**Supplied records**
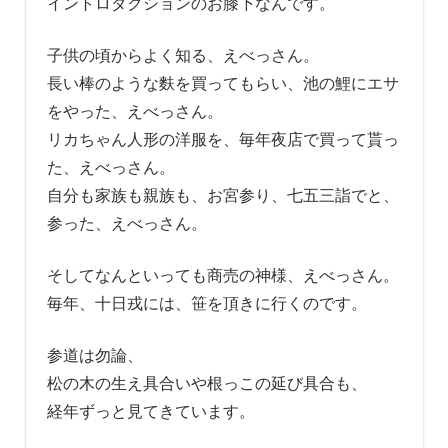
イントロダクションのお膝下なんです。
子供の頃からよく知る、えべっさん。
長い棒のような麩を買ってもらい、池の鯉にエサ
をやった、えべっさん。
リカちゃん人形の洋服を、毎年夜店で買って貰っ
た、えべっさん。
自分も家族も親族も、お宮参り、七五三詣でと、
参った、えべっさん。
そしてなんといっても商売の神様、えべっさん。
毎年、十日戎には、笹を頂きに行くのです。
参道は勿論、
松の木の生え具合いや根っこの延び具合も、
経年ずっと見てきています。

**Work request**
Lines holding the word "えべっさん" in the entries above are the ones to pull out. Copy them all.

**Expected output**
子供の頃からよく知る、えべっさん。
をやった、えべっさん。
た、えべっさん。
参った、えべっさん。
そしてなんといっても商売の神様、えべっさん。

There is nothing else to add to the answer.